GIVEN ENTRIES below:

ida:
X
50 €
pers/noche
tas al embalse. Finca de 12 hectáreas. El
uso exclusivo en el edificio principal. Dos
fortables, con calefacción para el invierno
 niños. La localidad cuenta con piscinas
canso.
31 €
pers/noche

End of GIVEN ENTRIES.

▸ **YOUR TASK**
Update the rows by changing "pers/noche" to "por persona y noche" wherever it appears, and leave all other text unchanged.

▸ **RESPONSE BOX**
ida:
X
50 €
por persona y noche
tas al embalse. Finca de 12 hectáreas. El
uso exclusivo en el edificio principal. Dos
fortables, con calefacción para el invierno
 niños. La localidad cuenta con piscinas
canso.
31 €
por persona y noche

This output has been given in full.